SOMETHING UNIQUE IN MY BACKYARD!
For sometime, I’ve been noticing this strange-looking sparrow visiting my backyard. It didn’t look like the regular sparrows or chippies as my mother called them. Well, last Friday I went to lunch with my old high school buddies and one of them noted that a woman from Uganda had visited his house to see the birds in his yard. Naturally we forced an explanation out of him.

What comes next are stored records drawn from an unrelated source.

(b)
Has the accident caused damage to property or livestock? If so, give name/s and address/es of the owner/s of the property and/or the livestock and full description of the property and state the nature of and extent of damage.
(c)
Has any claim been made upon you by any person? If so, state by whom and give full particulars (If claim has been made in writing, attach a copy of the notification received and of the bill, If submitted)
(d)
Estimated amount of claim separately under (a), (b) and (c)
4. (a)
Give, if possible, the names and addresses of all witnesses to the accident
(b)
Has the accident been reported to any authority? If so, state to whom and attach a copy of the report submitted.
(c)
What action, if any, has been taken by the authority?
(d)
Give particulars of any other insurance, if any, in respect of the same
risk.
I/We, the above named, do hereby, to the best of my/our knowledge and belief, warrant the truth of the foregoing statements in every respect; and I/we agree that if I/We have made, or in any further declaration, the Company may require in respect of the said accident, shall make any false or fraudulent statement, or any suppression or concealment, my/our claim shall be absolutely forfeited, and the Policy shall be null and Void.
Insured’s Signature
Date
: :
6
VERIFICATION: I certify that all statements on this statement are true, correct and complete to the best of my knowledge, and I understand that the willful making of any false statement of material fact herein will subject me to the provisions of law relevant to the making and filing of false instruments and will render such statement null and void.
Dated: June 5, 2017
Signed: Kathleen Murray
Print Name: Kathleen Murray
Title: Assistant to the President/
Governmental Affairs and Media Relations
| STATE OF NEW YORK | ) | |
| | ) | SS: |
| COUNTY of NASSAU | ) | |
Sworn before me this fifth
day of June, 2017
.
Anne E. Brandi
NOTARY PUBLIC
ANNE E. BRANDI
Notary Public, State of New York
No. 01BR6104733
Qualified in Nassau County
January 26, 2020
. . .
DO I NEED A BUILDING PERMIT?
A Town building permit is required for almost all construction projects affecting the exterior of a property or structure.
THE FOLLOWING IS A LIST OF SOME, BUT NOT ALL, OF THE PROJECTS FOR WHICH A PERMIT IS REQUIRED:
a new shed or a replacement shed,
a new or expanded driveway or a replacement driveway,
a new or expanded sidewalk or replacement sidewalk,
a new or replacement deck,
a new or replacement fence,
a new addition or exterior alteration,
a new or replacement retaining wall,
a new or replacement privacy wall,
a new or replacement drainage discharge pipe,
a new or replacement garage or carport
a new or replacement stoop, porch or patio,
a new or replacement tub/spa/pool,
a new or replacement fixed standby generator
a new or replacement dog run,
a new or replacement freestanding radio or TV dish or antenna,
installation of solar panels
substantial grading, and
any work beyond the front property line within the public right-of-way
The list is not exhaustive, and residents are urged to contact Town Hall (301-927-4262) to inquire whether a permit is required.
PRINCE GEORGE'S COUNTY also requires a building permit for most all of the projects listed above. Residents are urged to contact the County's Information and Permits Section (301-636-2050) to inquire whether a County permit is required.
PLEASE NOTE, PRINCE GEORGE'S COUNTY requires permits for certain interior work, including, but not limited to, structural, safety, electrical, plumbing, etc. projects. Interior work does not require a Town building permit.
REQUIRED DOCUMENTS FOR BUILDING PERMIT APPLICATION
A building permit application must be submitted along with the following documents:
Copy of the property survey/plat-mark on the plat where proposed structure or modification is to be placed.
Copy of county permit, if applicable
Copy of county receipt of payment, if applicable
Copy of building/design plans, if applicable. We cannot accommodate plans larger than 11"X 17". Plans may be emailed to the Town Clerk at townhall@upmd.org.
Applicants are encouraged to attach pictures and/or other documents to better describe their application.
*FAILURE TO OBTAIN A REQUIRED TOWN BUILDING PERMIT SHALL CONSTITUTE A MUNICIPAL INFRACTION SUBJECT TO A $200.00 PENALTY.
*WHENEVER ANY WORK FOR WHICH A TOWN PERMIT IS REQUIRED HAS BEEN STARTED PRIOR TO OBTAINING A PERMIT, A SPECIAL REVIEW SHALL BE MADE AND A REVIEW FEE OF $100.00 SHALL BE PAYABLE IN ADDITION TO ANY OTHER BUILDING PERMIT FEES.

She visited to see one specific bird … the Eurasian Tree Sparrow. This is a bird native to Eastern Europe and Asia. And also, one particular spot in the United States … Saint Louis. Not all of Saint Louis, but a couple of select spots. How did it get here? Well, there’s two versions to the story of their arrival, and both center on German immigrants who settled in Saint Louis in the 1860s. Hey, that’s when my great-grandfather settled here!
The first tells about settlers who missed the birds of their homeland and had friends send them a mixed cage of birds. When the birds arrived, they were released in Lafayette Park in South Saint Louis. All the birds died, except for 12 Eurasian Tree Sparrows who went forth and multiplied.
The second versions mentions a wedding tradition of the immigrants of releasing Eurasian Tree Sparrows. So 200 sparrows were imported and released in Lafayette Park as part of the wedding ceremony.
Anyway, the birds migrated to several locations in the suburbs since they weren’t keen on city life. So locally, they now reside in Dogtown, the Hill, Afton and the wetlands around the Missouri and Mississippi River. The Mississippi River location is not that far from my house. In the last year or so, they’ve also been seen in southern Iowa and across the river in Illinois.